***** 本文

9月14日から、欧州で冷戦以降最大とされるロシアの軍事演習が実施されますが、これまでの“前科”もあって、欧州側はロシアの意図に神経をとがらせています。

****西側との対決姿勢を示すロシアの軍事演習****
エコノミスト誌8月10日号は、9月14日より実施される、欧州で冷戦以降最大とされるロシアの軍事演習(Zapad)について、NATO諸国が神経を尖らしており、ロシアはこれを悪事の隠れ蓑にするとの懸念も一部にある、と報じています。要旨は次の通りです。
 
ロシアはソ連時代から新兵器・戦術を試すために4年毎に西方軍事演習、Zapad(注:西方を意味する)を行ってきた。今年は少なくとも10万人規模のZapadを西部軍管区とベラルーシ(NATOの3か国と国境を接する)で行う予定だ。
 
これまでもZapadはその規模と作戦内容でNATOの不安を煽ってきたが、今回はロシアのウクライナ侵攻以降初めてのZapadであり、西側との関係がこの30年で最悪の中で行われることになる。
 
NATOも今年前半、ロシアのクリミア併合と東部ウクライナ侵略への対応の一環として、ポーランドとバルト三国で4個師団規模の戦闘群を展開したり、7月には20ヵ国以上、2万5千人による米主導の演習をハンガリー、ルーマニア、ブルガリアで行うなどしている。

**********
***** 収録項目

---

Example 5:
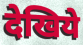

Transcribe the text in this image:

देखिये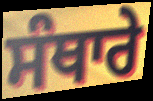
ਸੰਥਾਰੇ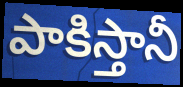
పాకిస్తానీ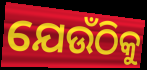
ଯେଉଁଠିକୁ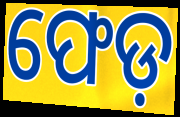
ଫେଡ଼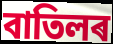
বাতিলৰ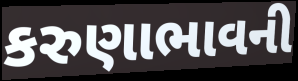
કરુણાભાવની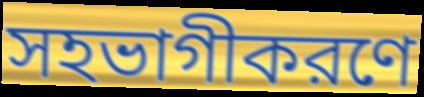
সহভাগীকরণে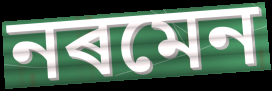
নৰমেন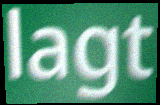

**********
***** 収録項目

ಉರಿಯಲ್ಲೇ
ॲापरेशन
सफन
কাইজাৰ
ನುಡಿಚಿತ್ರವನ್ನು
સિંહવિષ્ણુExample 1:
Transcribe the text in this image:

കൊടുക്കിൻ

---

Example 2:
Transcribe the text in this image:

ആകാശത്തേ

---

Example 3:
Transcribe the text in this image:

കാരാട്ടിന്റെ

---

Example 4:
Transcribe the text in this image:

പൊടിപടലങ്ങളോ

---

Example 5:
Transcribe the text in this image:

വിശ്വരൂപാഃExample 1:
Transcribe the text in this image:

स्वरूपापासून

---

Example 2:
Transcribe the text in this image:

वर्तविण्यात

**********

> **作業内容**
a) 本文のうち、「9月14日から、欧州で冷戦以」を含む語句で始まり「国境を接する)で行う予定だ。」で終わる部分を、一字一句違えずに書き写してください。
b) ロシアの軍事演習を扱った本文に基づき、次の問いに答えてください。
(i) ロシアはZapadを何年ごとに行ってきたか。
(ii) 今年のZapadは少なくとも何人規模で行われる予定か。
(iii) 7月の米主導の演習はどの国々で行われたか。

> **解答例**
a)
9月14日から、欧州で冷戦以降最大とされるロシアの軍事演習が実施されますが、これまでの“前科”もあって、欧州側はロシアの意図に神経をとがらせています。

****西側との対決姿勢を示すロシアの軍事演習****
エコノミスト誌8月10日号は、9月14日より実施される、欧州で冷戦以降最大とされるロシアの軍事演習(Zapad)について、NATO諸国が神経を尖らしており、ロシアはこれを悪事の隠れ蓑にするとの懸念も一部にある、と報じています。要旨は次の通りです。
 
ロシアはソ連時代から新兵器・戦術を試すために4年毎に西方軍事演習、Zapad(注:西方を意味する)を行ってきた。今年は少なくとも10万人規模のZapadを西部軍管区とベラルーシ(NATOの3か国と国境を接する)で行う予定だ。

b)
(i) 4年ごと
(ii) 少なくとも10万人規模
(iii) ハンガリー、ルーマニア、ブルガリア